Having something hard coded for spaces can be much faster, especially since 5 of the 6 characters are a range: a wrap-around subtraction and an unsigned less-than does the first 5; an equality compare does the other.

ashvardanian•5mo ago
You can avoid hard-coding the whitespace symbols and have a generic byte-set search kernel via `vpshufb` AVX512BW-capable CPUs [1] or via `tbl` instructions on NEON-capable CPUs [2].

[1]: https://github.com/ashvardanian/StringZilla/blob/2f4b1386ca2...

[2]: https://github.com/ashvardanian/StringZilla/blob/2f4b1386ca2...

Sesse__•5mo ago
You don't need AVX512BW for shuffle, SSSE3 will do. (Of course, if you want wider registers, you'll need the newer versions such as AVX2 or AVX512, but they don't shuffle cross-lane.)
ncruces•5mo ago
> Perform a bitwise AND with 0xFB and check if the result equals 0x09. Both 0x0D & 0xFB = 0x09 and 0x09 & 0xFB = 0x09.

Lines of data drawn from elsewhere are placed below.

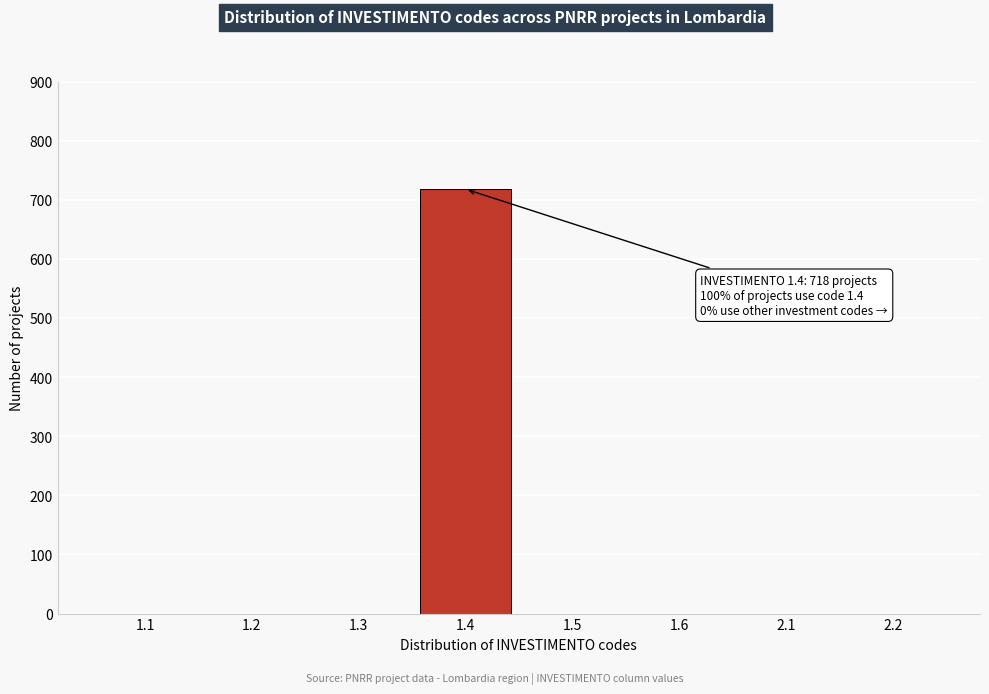

Reading left to right, list all the values displayed in this chart.

1.1=0	1.2=0	1.3=0	1.4=718	1.5=0	1.6=0	2.1=0	2.2=0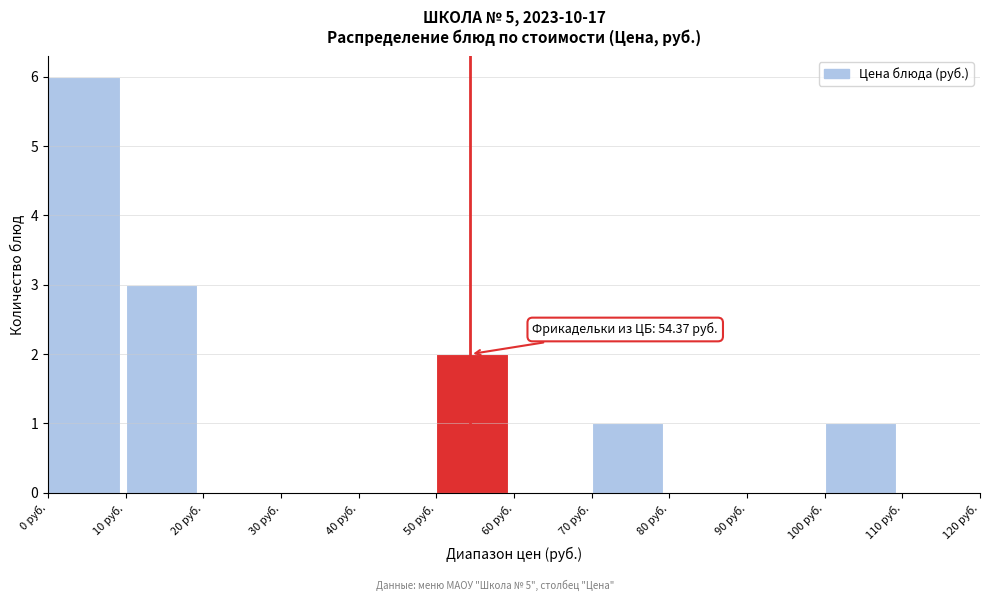

Over which range of the x-axis is the bar tallest?

0 to 10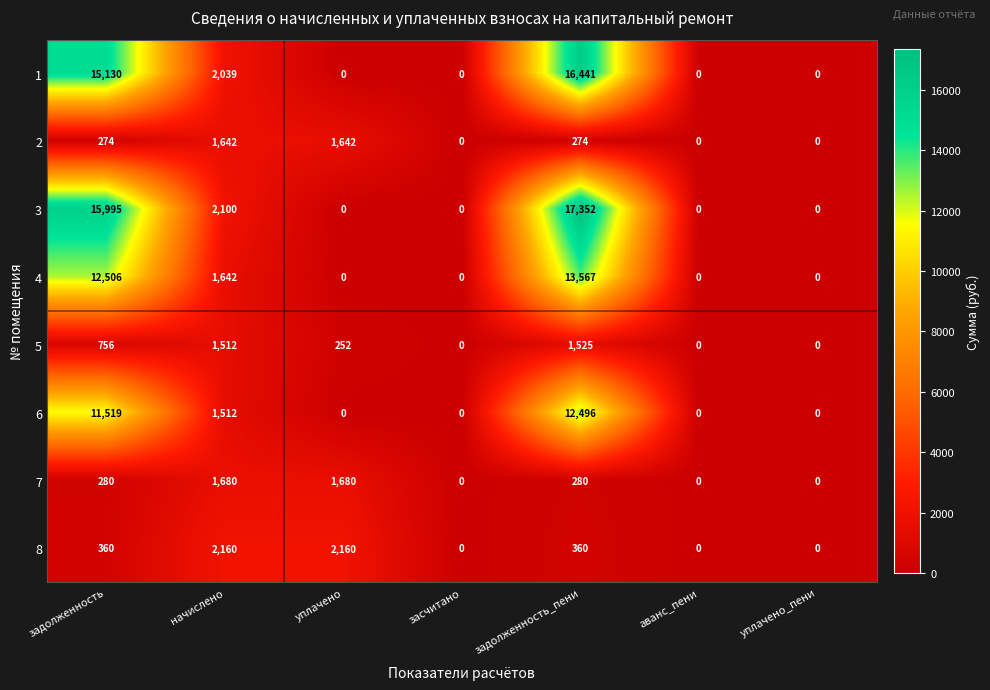

What is the spread (max minus min) of values at уплачено?

2160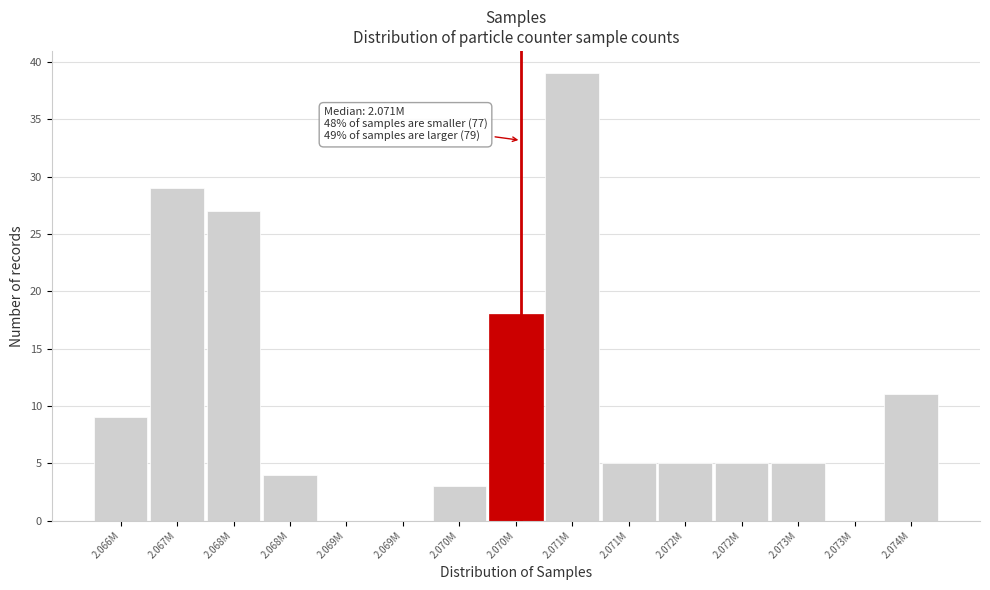

Are the bars horizontal?

No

This explanation was a bit unsatisfying. This works because 0x09 and 0x0D differ by a single bit, and 0xFB masks that bit (and only that bit) out.

If they differed by more than one bit, the fact that they & the same would be necessary but not sufficient.

teo_zero•5mo ago
I'm wondering what the gain would be if we considered "white space" every char <= 0x20. I know it's changing the rules of the game, but who would want to count the words in a text full of control characters?